Teaching

Art, Cultural Production, and Critical Digital Media 

A Special Topics course in Media Studies at the Department of Art, Culture and Media at the University of Toronto Scarborough.

This course examines the role of art and cultural production in media critique, with a focus on creative interventions into the storied space of ‘big data.’ In today’s digital landscape, Big Data and Artificial Intelligence (AI) are often framed as technical processes, with attention paid to “how AI works” and “how it’s used” and how it can “be improved”. This course challenges the simplicity of these AI narratives using interdisciplinary forms of cultural production that focus on AI’s social, political, and material processes and impacts. This class will focus on feminist, anti-racist, and anti-colonial interventions into these digital environments. Each class brings together contemporary media theory with critical artistic and cultural practices, to engage questions of data ethics, social justice, and climate change. Students will examine the cultural, technological, social, political, and ethical dynamics of today’s digital environments, and reflect on their own experiences with AI in their daily life. Students will have the opportunity to apply the critical and analytical skills developed in this class to produce their own creative interventions.

 

Culture and Technology

Master’s Level Information Studies Course at the Faculty of Information, University of Toronto.

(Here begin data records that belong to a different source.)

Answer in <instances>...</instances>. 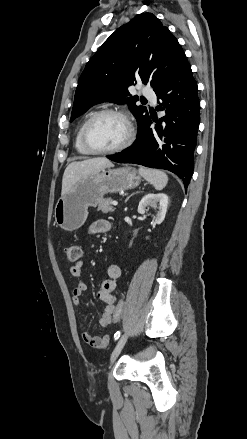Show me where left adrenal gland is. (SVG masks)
I'll return each mask as SVG.
<instances>
[{
  "instance_id": "a2214340",
  "label": "left adrenal gland",
  "mask_w": 247,
  "mask_h": 439,
  "mask_svg": "<svg viewBox=\"0 0 247 439\" xmlns=\"http://www.w3.org/2000/svg\"><path fill=\"white\" fill-rule=\"evenodd\" d=\"M136 193H139V192H136ZM136 193H134V194H136ZM132 195H133V194H132ZM132 195H131V196H132ZM131 196H129V197H128V198L126 199V201H125V202H127V200H128V199H129V198H130Z\"/></svg>"
}]
</instances>
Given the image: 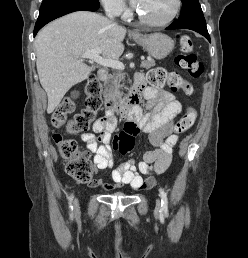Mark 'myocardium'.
<instances>
[{
  "label": "myocardium",
  "mask_w": 248,
  "mask_h": 258,
  "mask_svg": "<svg viewBox=\"0 0 248 258\" xmlns=\"http://www.w3.org/2000/svg\"><path fill=\"white\" fill-rule=\"evenodd\" d=\"M175 2H176V5H175L174 11L165 20L152 21V20H149V19L145 18L139 12H137V18L141 23H143L144 25L149 26V27H164V26H167V25L171 24L175 20V18L178 16V14L180 13V10H181V7H182V0H176Z\"/></svg>",
  "instance_id": "myocardium-1"
}]
</instances>
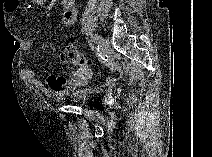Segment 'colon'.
I'll return each mask as SVG.
<instances>
[{"instance_id": "1", "label": "colon", "mask_w": 212, "mask_h": 157, "mask_svg": "<svg viewBox=\"0 0 212 157\" xmlns=\"http://www.w3.org/2000/svg\"><path fill=\"white\" fill-rule=\"evenodd\" d=\"M61 59L64 63L77 67L75 79L80 81L87 79L89 60L73 43H68L63 47Z\"/></svg>"}]
</instances>
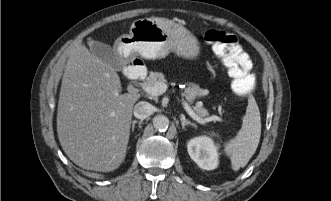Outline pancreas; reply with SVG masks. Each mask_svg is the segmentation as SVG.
Wrapping results in <instances>:
<instances>
[{
    "label": "pancreas",
    "instance_id": "pancreas-1",
    "mask_svg": "<svg viewBox=\"0 0 331 201\" xmlns=\"http://www.w3.org/2000/svg\"><path fill=\"white\" fill-rule=\"evenodd\" d=\"M157 82L166 83L167 80L165 79L164 74L159 73V72H151L150 75L145 79L143 85L154 86ZM187 85L188 86L184 91V95L186 96V98L189 102H193L196 98L204 96L208 93L207 90L201 89L199 87V85H197L195 83H188ZM153 98H156V96H153ZM194 111L201 118L206 119L209 116L208 111L204 107H202L201 104L195 105Z\"/></svg>",
    "mask_w": 331,
    "mask_h": 201
}]
</instances>
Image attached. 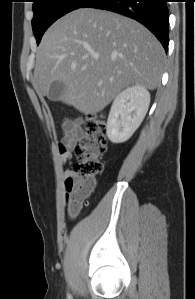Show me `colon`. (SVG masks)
I'll return each mask as SVG.
<instances>
[{
	"label": "colon",
	"mask_w": 195,
	"mask_h": 299,
	"mask_svg": "<svg viewBox=\"0 0 195 299\" xmlns=\"http://www.w3.org/2000/svg\"><path fill=\"white\" fill-rule=\"evenodd\" d=\"M106 123L100 114L91 115L76 145L77 163L74 178L67 191V212L76 216L86 204L96 177L103 171L102 156L107 149Z\"/></svg>",
	"instance_id": "colon-1"
}]
</instances>
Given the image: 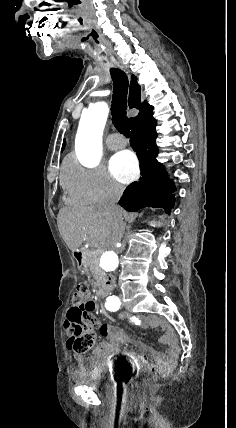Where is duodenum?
I'll list each match as a JSON object with an SVG mask.
<instances>
[{
    "instance_id": "1",
    "label": "duodenum",
    "mask_w": 236,
    "mask_h": 428,
    "mask_svg": "<svg viewBox=\"0 0 236 428\" xmlns=\"http://www.w3.org/2000/svg\"><path fill=\"white\" fill-rule=\"evenodd\" d=\"M73 258L78 266L79 269L83 268L84 265V255L83 251L81 249H76L73 251ZM114 278L112 276H106L103 279V282L101 286L99 287L97 291V296L99 298L108 299L112 296L113 290H114Z\"/></svg>"
}]
</instances>
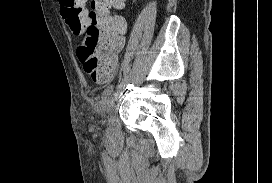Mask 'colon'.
<instances>
[{"mask_svg": "<svg viewBox=\"0 0 272 183\" xmlns=\"http://www.w3.org/2000/svg\"><path fill=\"white\" fill-rule=\"evenodd\" d=\"M71 31L81 35L78 57L86 72L100 80L108 78L116 68V53L123 46L126 22L114 14L125 0H58Z\"/></svg>", "mask_w": 272, "mask_h": 183, "instance_id": "obj_1", "label": "colon"}]
</instances>
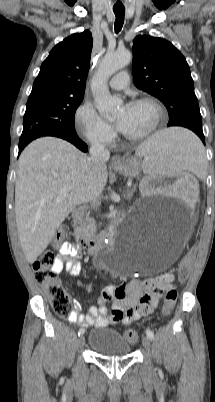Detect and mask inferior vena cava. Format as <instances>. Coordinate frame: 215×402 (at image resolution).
I'll return each instance as SVG.
<instances>
[{
  "label": "inferior vena cava",
  "instance_id": "inferior-vena-cava-1",
  "mask_svg": "<svg viewBox=\"0 0 215 402\" xmlns=\"http://www.w3.org/2000/svg\"><path fill=\"white\" fill-rule=\"evenodd\" d=\"M91 161L96 168L106 164L110 158V152L103 144L93 142L90 147Z\"/></svg>",
  "mask_w": 215,
  "mask_h": 402
}]
</instances>
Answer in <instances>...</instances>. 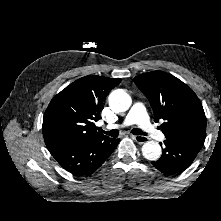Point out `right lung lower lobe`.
Segmentation results:
<instances>
[{
	"mask_svg": "<svg viewBox=\"0 0 221 221\" xmlns=\"http://www.w3.org/2000/svg\"><path fill=\"white\" fill-rule=\"evenodd\" d=\"M119 139L104 137L49 150L58 163L77 176H88L96 171L115 150Z\"/></svg>",
	"mask_w": 221,
	"mask_h": 221,
	"instance_id": "obj_1",
	"label": "right lung lower lobe"
}]
</instances>
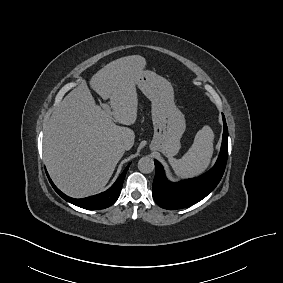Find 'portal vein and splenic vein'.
Returning <instances> with one entry per match:
<instances>
[{
    "label": "portal vein and splenic vein",
    "instance_id": "portal-vein-and-splenic-vein-1",
    "mask_svg": "<svg viewBox=\"0 0 283 283\" xmlns=\"http://www.w3.org/2000/svg\"><path fill=\"white\" fill-rule=\"evenodd\" d=\"M103 109H104L106 112H108V113H110V112H111V110H110V108H109V105H108V104H104V105H103Z\"/></svg>",
    "mask_w": 283,
    "mask_h": 283
}]
</instances>
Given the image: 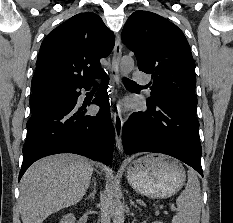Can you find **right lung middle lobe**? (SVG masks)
I'll use <instances>...</instances> for the list:
<instances>
[{
	"mask_svg": "<svg viewBox=\"0 0 233 223\" xmlns=\"http://www.w3.org/2000/svg\"><path fill=\"white\" fill-rule=\"evenodd\" d=\"M29 103H30V108L32 112L37 111L43 105L40 98L36 95L31 96Z\"/></svg>",
	"mask_w": 233,
	"mask_h": 223,
	"instance_id": "obj_1",
	"label": "right lung middle lobe"
}]
</instances>
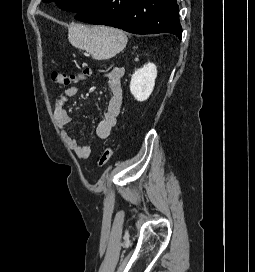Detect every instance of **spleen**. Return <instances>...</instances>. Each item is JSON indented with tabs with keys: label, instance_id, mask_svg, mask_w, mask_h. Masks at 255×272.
Segmentation results:
<instances>
[{
	"label": "spleen",
	"instance_id": "spleen-1",
	"mask_svg": "<svg viewBox=\"0 0 255 272\" xmlns=\"http://www.w3.org/2000/svg\"><path fill=\"white\" fill-rule=\"evenodd\" d=\"M69 42L91 53L97 60L110 59L127 45L126 34L116 28L73 24L68 28Z\"/></svg>",
	"mask_w": 255,
	"mask_h": 272
}]
</instances>
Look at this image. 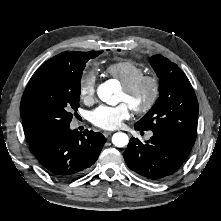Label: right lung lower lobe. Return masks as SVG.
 <instances>
[{
    "label": "right lung lower lobe",
    "instance_id": "right-lung-lower-lobe-1",
    "mask_svg": "<svg viewBox=\"0 0 221 221\" xmlns=\"http://www.w3.org/2000/svg\"><path fill=\"white\" fill-rule=\"evenodd\" d=\"M105 142L106 138L101 133L85 130L81 134L64 125L49 131L29 146L48 174L66 180L85 173L98 159Z\"/></svg>",
    "mask_w": 221,
    "mask_h": 221
}]
</instances>
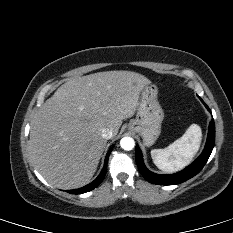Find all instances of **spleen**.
Listing matches in <instances>:
<instances>
[{"label": "spleen", "instance_id": "spleen-1", "mask_svg": "<svg viewBox=\"0 0 233 233\" xmlns=\"http://www.w3.org/2000/svg\"><path fill=\"white\" fill-rule=\"evenodd\" d=\"M202 138L200 126L192 124L182 137L164 149L151 150L154 164L162 171L172 173L184 168L198 152Z\"/></svg>", "mask_w": 233, "mask_h": 233}]
</instances>
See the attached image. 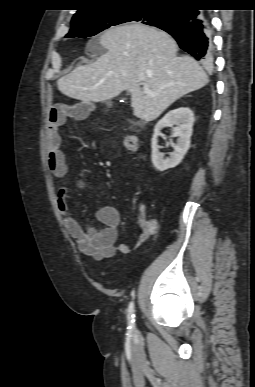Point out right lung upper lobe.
Returning <instances> with one entry per match:
<instances>
[{
  "label": "right lung upper lobe",
  "instance_id": "1",
  "mask_svg": "<svg viewBox=\"0 0 255 387\" xmlns=\"http://www.w3.org/2000/svg\"><path fill=\"white\" fill-rule=\"evenodd\" d=\"M199 0H80V9L72 21L87 17L98 12L122 6H169L178 7L196 4Z\"/></svg>",
  "mask_w": 255,
  "mask_h": 387
}]
</instances>
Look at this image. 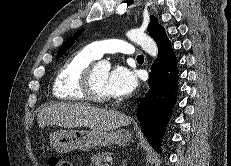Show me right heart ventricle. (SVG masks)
I'll use <instances>...</instances> for the list:
<instances>
[{
  "instance_id": "1",
  "label": "right heart ventricle",
  "mask_w": 231,
  "mask_h": 166,
  "mask_svg": "<svg viewBox=\"0 0 231 166\" xmlns=\"http://www.w3.org/2000/svg\"><path fill=\"white\" fill-rule=\"evenodd\" d=\"M96 59L88 46L71 54L57 71L52 86L53 95L59 100H86L81 88L82 76Z\"/></svg>"
}]
</instances>
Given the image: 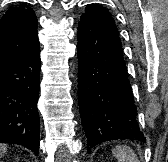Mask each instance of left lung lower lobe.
<instances>
[{
	"mask_svg": "<svg viewBox=\"0 0 168 162\" xmlns=\"http://www.w3.org/2000/svg\"><path fill=\"white\" fill-rule=\"evenodd\" d=\"M77 49L79 108L88 152L110 140L145 142L118 33L81 16Z\"/></svg>",
	"mask_w": 168,
	"mask_h": 162,
	"instance_id": "1",
	"label": "left lung lower lobe"
}]
</instances>
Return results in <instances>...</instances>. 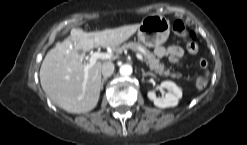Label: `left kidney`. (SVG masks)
<instances>
[{"instance_id":"left-kidney-1","label":"left kidney","mask_w":247,"mask_h":145,"mask_svg":"<svg viewBox=\"0 0 247 145\" xmlns=\"http://www.w3.org/2000/svg\"><path fill=\"white\" fill-rule=\"evenodd\" d=\"M161 87L168 90L165 97H156L155 91H149L147 96L153 101L154 105L159 108L175 107L178 105L179 99L182 98V90L172 81H163Z\"/></svg>"}]
</instances>
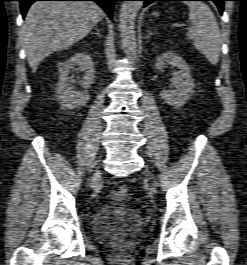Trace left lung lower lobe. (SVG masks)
<instances>
[{"label":"left lung lower lobe","mask_w":247,"mask_h":265,"mask_svg":"<svg viewBox=\"0 0 247 265\" xmlns=\"http://www.w3.org/2000/svg\"><path fill=\"white\" fill-rule=\"evenodd\" d=\"M140 1H145L144 5L147 6L150 3H153L154 1H188V0H140ZM201 1H213L217 5L220 14H222L224 10V1L228 0H201Z\"/></svg>","instance_id":"obj_1"}]
</instances>
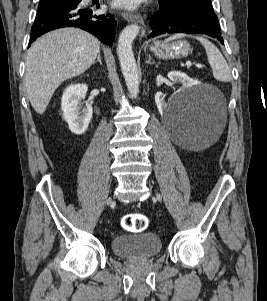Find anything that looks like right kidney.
I'll return each mask as SVG.
<instances>
[{
  "label": "right kidney",
  "mask_w": 267,
  "mask_h": 301,
  "mask_svg": "<svg viewBox=\"0 0 267 301\" xmlns=\"http://www.w3.org/2000/svg\"><path fill=\"white\" fill-rule=\"evenodd\" d=\"M86 84L70 85L63 93L61 109L69 129L76 135H82L88 128L93 109L88 102H82L87 92Z\"/></svg>",
  "instance_id": "1"
}]
</instances>
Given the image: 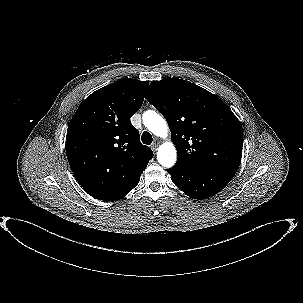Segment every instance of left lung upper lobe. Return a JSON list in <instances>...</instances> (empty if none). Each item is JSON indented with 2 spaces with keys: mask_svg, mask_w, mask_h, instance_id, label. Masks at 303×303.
Masks as SVG:
<instances>
[{
  "mask_svg": "<svg viewBox=\"0 0 303 303\" xmlns=\"http://www.w3.org/2000/svg\"><path fill=\"white\" fill-rule=\"evenodd\" d=\"M147 100L169 124L178 155L175 165L239 168L242 126L217 96L189 81L164 78L150 84Z\"/></svg>",
  "mask_w": 303,
  "mask_h": 303,
  "instance_id": "5c2ea615",
  "label": "left lung upper lobe"
}]
</instances>
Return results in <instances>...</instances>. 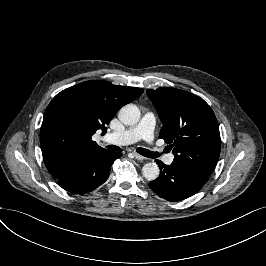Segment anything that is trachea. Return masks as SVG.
Masks as SVG:
<instances>
[{"instance_id":"1","label":"trachea","mask_w":266,"mask_h":266,"mask_svg":"<svg viewBox=\"0 0 266 266\" xmlns=\"http://www.w3.org/2000/svg\"><path fill=\"white\" fill-rule=\"evenodd\" d=\"M108 149L110 150H114V151H122V149L118 146H115V145H108L106 146ZM136 151L143 155L144 157H148V158H157L158 155L156 153H153L151 152L150 150L148 149H144V148H137Z\"/></svg>"}]
</instances>
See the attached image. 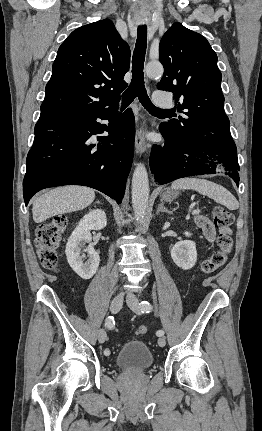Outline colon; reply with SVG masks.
<instances>
[{
	"instance_id": "obj_1",
	"label": "colon",
	"mask_w": 262,
	"mask_h": 431,
	"mask_svg": "<svg viewBox=\"0 0 262 431\" xmlns=\"http://www.w3.org/2000/svg\"><path fill=\"white\" fill-rule=\"evenodd\" d=\"M234 221L233 214L222 207L214 210V224L219 228H227ZM69 228L67 216H57L54 220L42 224L37 229V244L39 248V259L42 266L50 271H56L59 264V246L63 236ZM232 249V240L228 233L221 232L217 240V249L211 256L201 263L200 273L210 275L222 267L228 259ZM147 332L146 326H140L136 333L138 335Z\"/></svg>"
}]
</instances>
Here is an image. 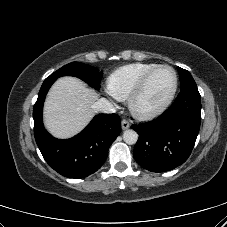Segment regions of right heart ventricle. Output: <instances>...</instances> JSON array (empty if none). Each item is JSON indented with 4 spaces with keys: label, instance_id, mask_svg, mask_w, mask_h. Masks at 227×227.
I'll list each match as a JSON object with an SVG mask.
<instances>
[{
    "label": "right heart ventricle",
    "instance_id": "right-heart-ventricle-1",
    "mask_svg": "<svg viewBox=\"0 0 227 227\" xmlns=\"http://www.w3.org/2000/svg\"><path fill=\"white\" fill-rule=\"evenodd\" d=\"M157 65L138 62L119 67L107 79L109 93L118 100H127L140 79Z\"/></svg>",
    "mask_w": 227,
    "mask_h": 227
}]
</instances>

An examination of how society, culture, and understanding of the human condition influence and are influenced by technological development. This course encourages students to think critically about the intersections of technology and culture in order to consider the contexts and contingencies of technological “innovations” and the politics of techno-benevolence. With this foundation, students will be able to detangle the discourses and applications of technology driven “solutions” as well as imagine possible alternative approaches. To this end, students will produce knowledge mobilization outputs to communicate complex C&T concepts and research beyond the classroom.